_Extracted information_
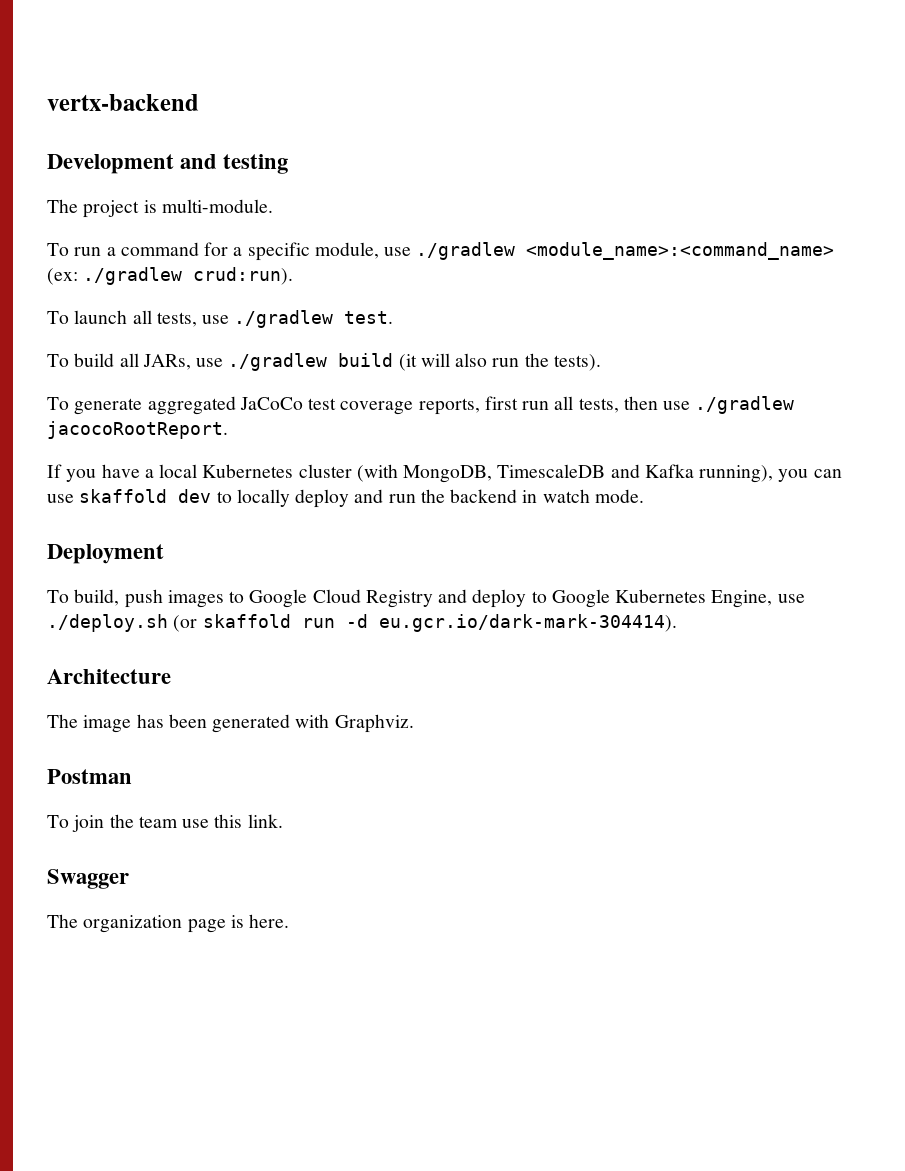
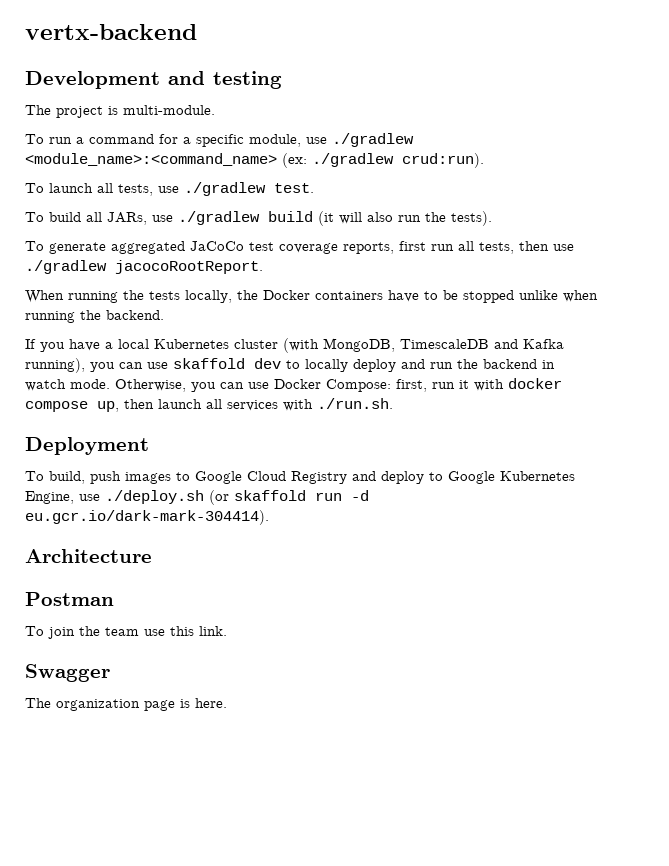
(228, 430) none -> [25,290,598,303] [25,310,164,323] // When running the tests locally, the Docker containers have to be stopped unlike when running the backend.
(644, 496) none -> [115,378,562,392] [25,398,393,412] Otherwise, you can use Docker Compose: first, run it with docker compose up, then launch all services with ./run.sh.
[47,714,414,733] // The image has been generated with Graphviz. -> (152, 556) none

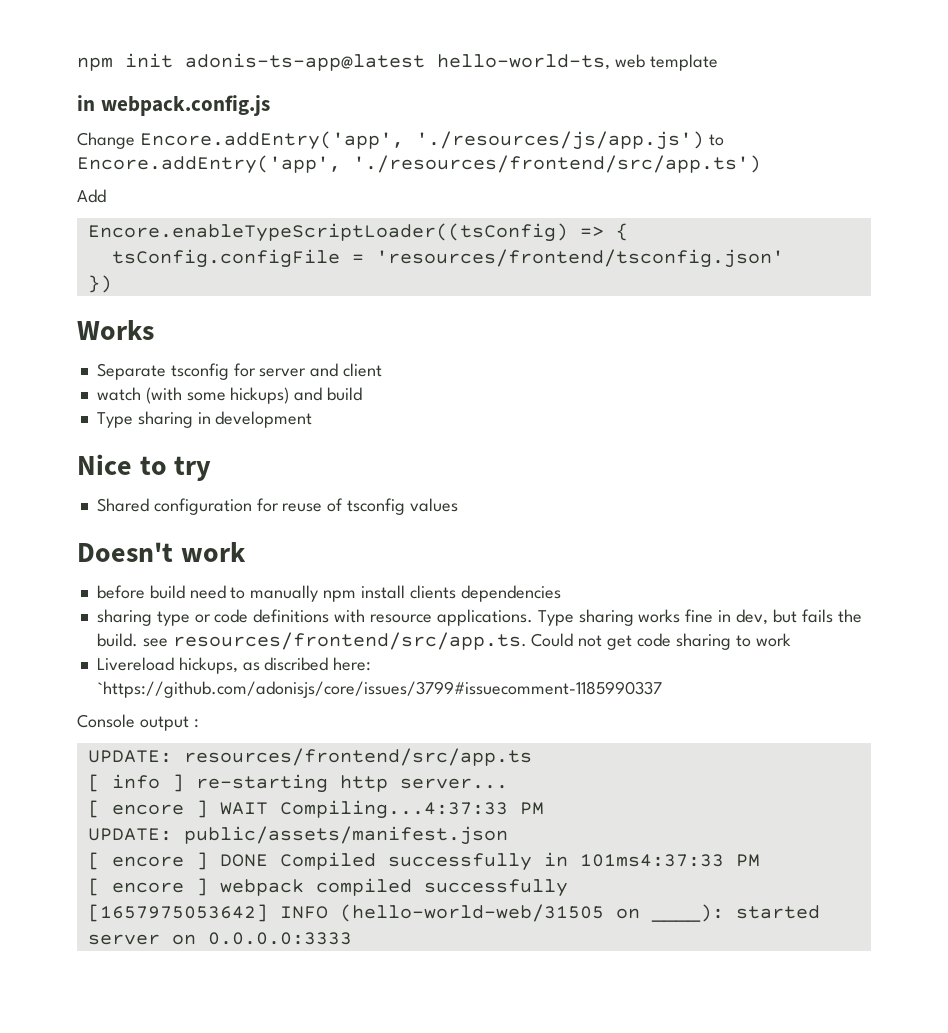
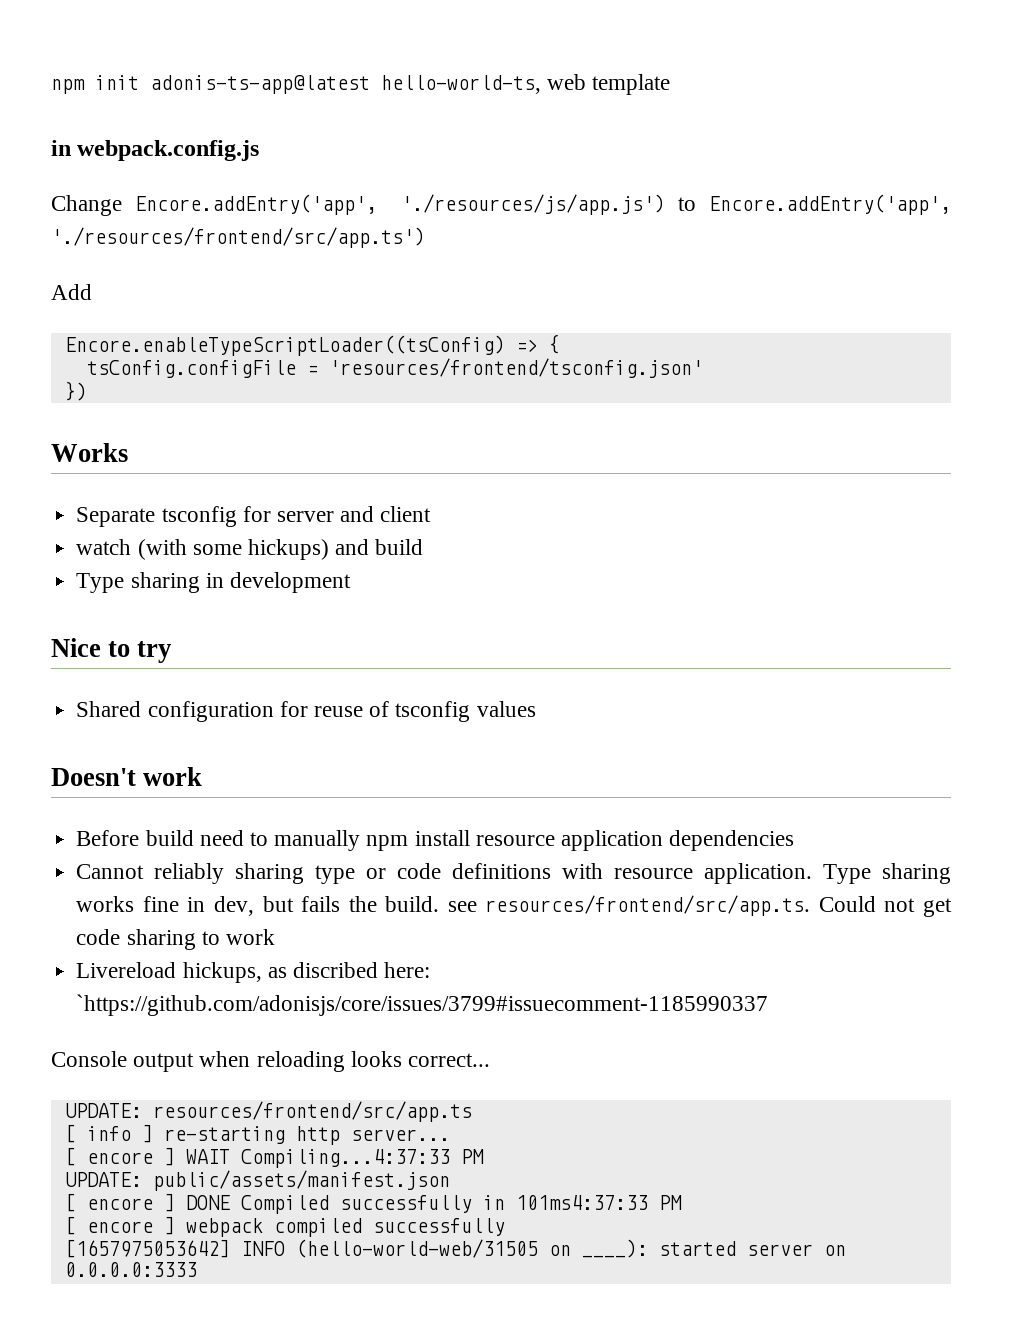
[96,585,145,599] before -> [76,830,140,846] Before
[409,585,456,599] clients -> [475,830,663,851] resource application
(561, 593) none -> [76,863,225,884] Cannot reliably
[436,609,533,626] applications. -> [704,863,813,884] application.
[193,719,199,728] : -> [199,1051,491,1072] when reloading looks correct...

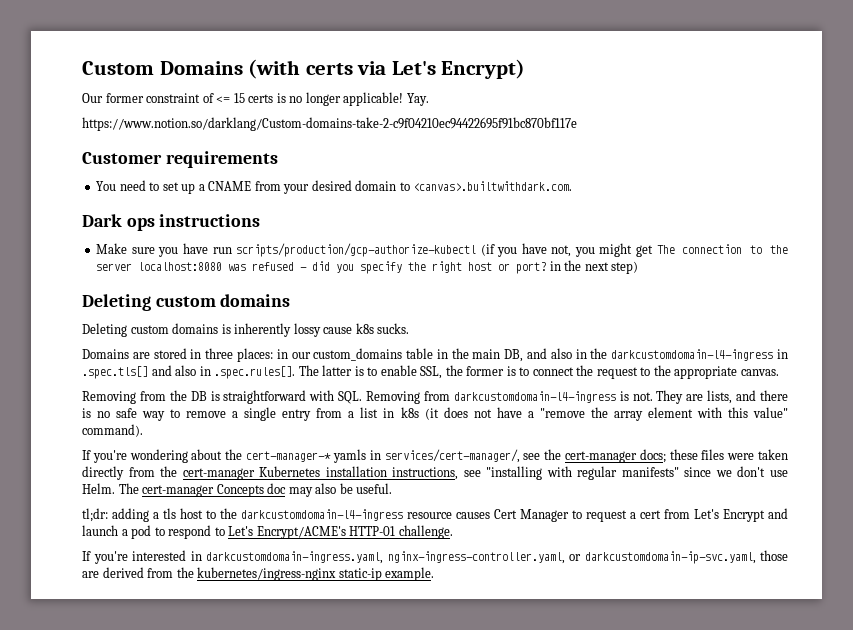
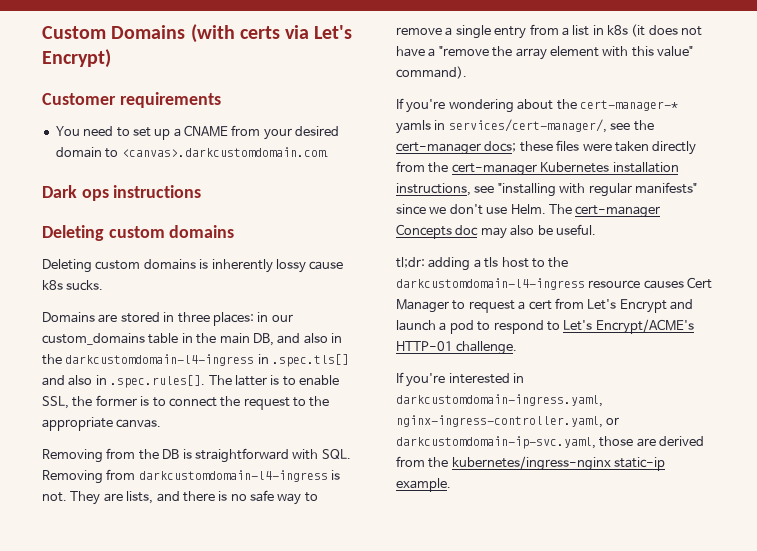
[82,92,429,106] [82,117,577,131] // Our former constraint of <= 15 certs is no longer applicable! Yay. // https://www.notion.so/darklang/Custom-domains-take-2-c9f04210ec94422695f91bc870bf117e -> (111, 58) none
[413,181,573,191] <canvas>.builtwithdark.com. -> [121,147,329,157] <canvas>.darkcustomdomain.com.
[96,243,788,257] [96,260,639,274] // Make sure you have run scripts/production/gcp-authorize-kubectl (if you have not, you might get The connection to the server localhost:8080 was refused - did you specify the right host or port? in the next step) -> (202, 191) none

_Exercise aim_
Please give again only those lines that run from the one containing "(644, 496) none" through the final line of the listing, both included, exactly as written and without pictures.

_The completed task_
(644, 496) none -> [115,378,562,392] [25,398,393,412] Otherwise, you can use Docker Compose: first, run it with docker compose up, then launch all services with ./run.sh.
[47,714,414,733] // The image has been generated with Graphviz. -> (152, 556) none

[96,585,145,599] before -> [76,830,140,846] Before
[409,585,456,599] clients -> [475,830,663,851] resource application
(561, 593) none -> [76,863,225,884] Cannot reliably
[436,609,533,626] applications. -> [704,863,813,884] application.
[193,719,199,728] : -> [199,1051,491,1072] when reloading looks correct...

[82,92,429,106] [82,117,577,131] // Our former constraint of <= 15 certs is no longer applicable! Yay. // https://www.notion.so/darklang/Custom-domains-take-2-c9f04210ec94422695f91bc870bf117e -> (111, 58) none
[413,181,573,191] <canvas>.builtwithdark.com. -> [121,147,329,157] <canvas>.darkcustomdomain.com.
[96,243,788,257] [96,260,639,274] // Make sure you have run scripts/production/gcp-authorize-kubectl (if you have not, you might get The connection to the server localhost:8080 was refused - did you specify the right host or port? in the next step) -> (202, 191) none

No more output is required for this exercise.